Airport Authority Hong Kong

Agency overview
- Formed: 1 December 1995; 30 years ago
- Jurisdiction: Hong Kong
- Headquarters: Hong Kong International Airport
- Employees: 2,602 (March 2019)
- Agency executives: Vivian Cheung Kar-fay, CEO; Fred Lam Tin-fuk, Chairman;
- Parent agency: Statutory body of the Government of Hong Kong
- Website: Official website

= Airport Authority Hong Kong =

Operator of Hong Kong International Airport

The Airport Authority Hong Kong (AA or AAHK) is the statutory body of the government of Hong Kong that is responsible for the operations of the Hong Kong International Airport. It is governed by the Airport Authority Ordinance (Cap. 483).

==History==
The authority was formed on 1 December 1995 (initially as the Provisional Airport Authority in 1990) through Airport Authority Ordinance and is independent of the government financially. There are plans to corporatise the AA and to list it on the Hong Kong Stock Exchange and to partially sell it to the public.
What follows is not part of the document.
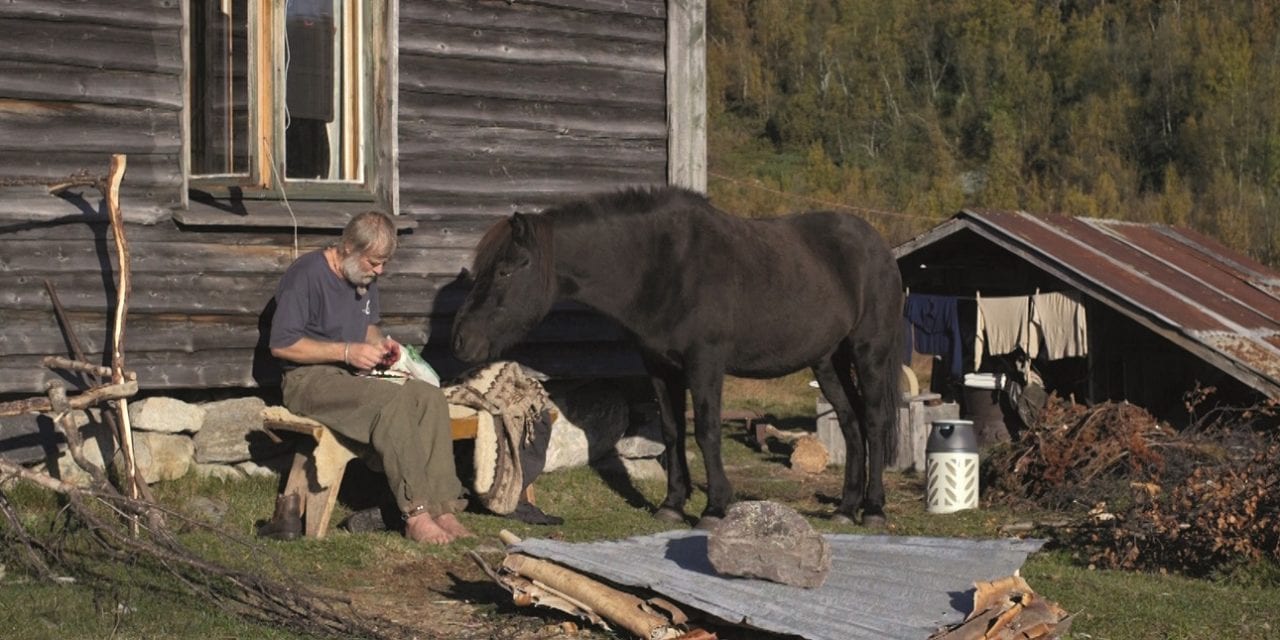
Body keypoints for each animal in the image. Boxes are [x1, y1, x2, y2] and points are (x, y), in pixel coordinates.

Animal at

A convention and exhibition facility, the AsiaWorld–Expo, on the northeastern corner of the island of Chek Lap Kok was opened on 21 December 2005.
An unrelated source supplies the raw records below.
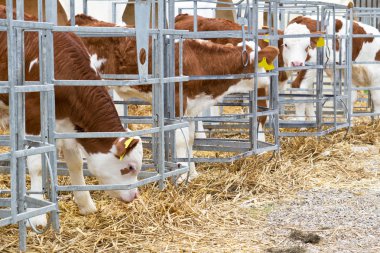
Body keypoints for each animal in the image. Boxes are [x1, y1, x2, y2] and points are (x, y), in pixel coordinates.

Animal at [0, 6, 142, 226]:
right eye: (129, 168)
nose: (134, 195)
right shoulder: (33, 115)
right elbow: (35, 164)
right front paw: (37, 215)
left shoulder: (68, 122)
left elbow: (75, 162)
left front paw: (85, 204)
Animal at [72, 13, 280, 181]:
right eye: (264, 62)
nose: (270, 81)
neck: (199, 61)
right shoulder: (178, 104)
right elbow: (180, 139)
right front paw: (181, 177)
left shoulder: (192, 107)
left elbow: (190, 139)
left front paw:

On 17 January 2005, the AA acquired 49% stake of Hangzhou Xiaoshan International Airport, with HK$ 1.99 billion, compared to bids by Singapore Changi Airport, Copenhagen Airport, Houston International Airport and BAA plc. A new holding company of Xiaoshan Airport will be formed and be listed on the Hong Kong Stock Exchange.

On 17 February 2006, the AA confirmed it will hold 55% stake in a company that operates the Zhuhai Airport, with the remaining 45% owned by Zhuhai Airport. The company will not own the assets or the liabilities of the airport.
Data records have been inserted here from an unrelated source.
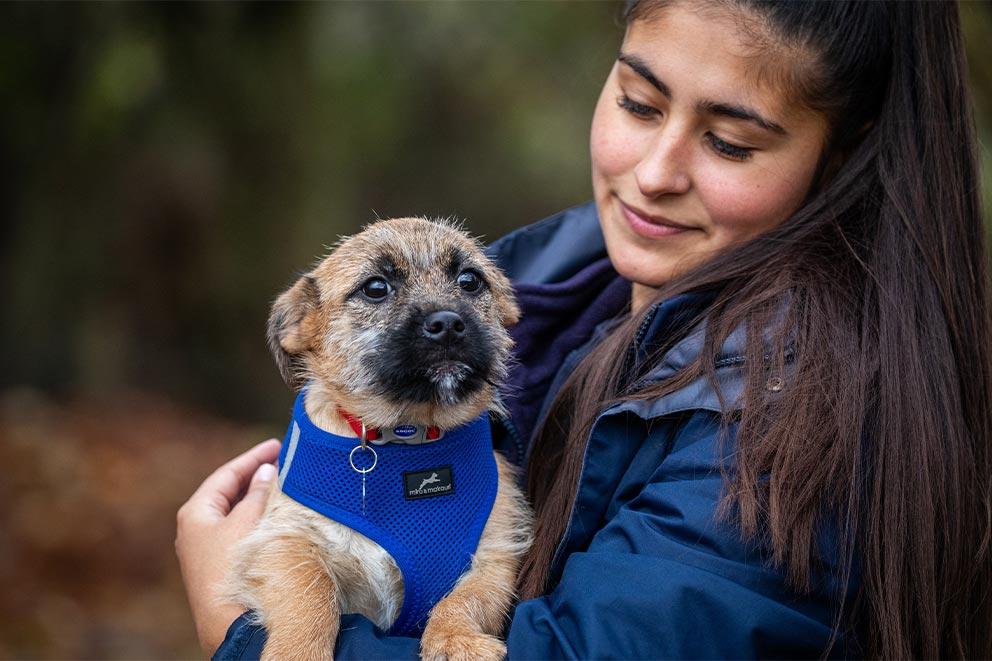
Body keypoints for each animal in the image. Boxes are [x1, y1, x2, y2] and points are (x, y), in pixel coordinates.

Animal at [227, 218, 536, 660]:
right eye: (375, 287)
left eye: (470, 280)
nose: (447, 323)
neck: (407, 436)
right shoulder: (284, 540)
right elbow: (311, 592)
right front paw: (298, 651)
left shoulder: (495, 553)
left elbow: (466, 599)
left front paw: (455, 639)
In 2017, the Airport Authority approved a HKD $140 billion (US$18 billion) expansion for Hong Kong International Airport.

In 2023, as part of COVID-19 recovery following the relaxation of the Government's travel restrictions, the Airport Authority announced a "World of Winners" campaign. The campaign aimed to provide 500,000 heavily subsidised tickets to promote tourism in Hong Kong. The airlines providing the tickets were Cathay Pacific, HK Express, Hong Kong Airlines and Greater Bay Airlines, and these airlines determined the allocation of the tickets.

==Operations==
AAHK is headquartered at HKIA Tower, which is connected to the airport terminal. The Airport Authority employs 2,900 staff in total.

==CCTV controversy==
In March 2013 an airline passenger witnessed a suspected theft in the baggage reclaim hall of Chek Lap Kok Airport. He reported the theft to airport staff, who did nothing. The passenger then contacted the Airport Authority to enquire on the availability of CCTV footage of the incident. Airport Authority staff responded that the cameras were used only for real-time monitoring.

Legislative councillor Alice Mak asked for clarification on behalf of the passenger. It was revealed that the CCTV system does have a recording function. The AAHK added that "the staff concerned, who were not honest in this instance, have been suitably admonished".

The case was investigated by the Office of the Ombudsman, which released a report in January 2015. The report noted that the AAHK training material instructs staff to answer enquiries about CCTV with the response, "CCTVs are used for real time surveillance only", which is a lie. The Ombudsman alleged that "AA's statement that the staff concerned were not honest was therefore grossly unfair" and that "we consider knowingly constructing a standard response which contains false information totally unacceptable." The Ombudsman considered the complaint against AAHK substantiated and recommended the authority review its CCTV policies and procedures and provide customer service training that "would not compromise the honesty and transparency of AA." The Airport Authority responded that the incident was isolated, and that it had implemented the recommendations made by the Ombudsman.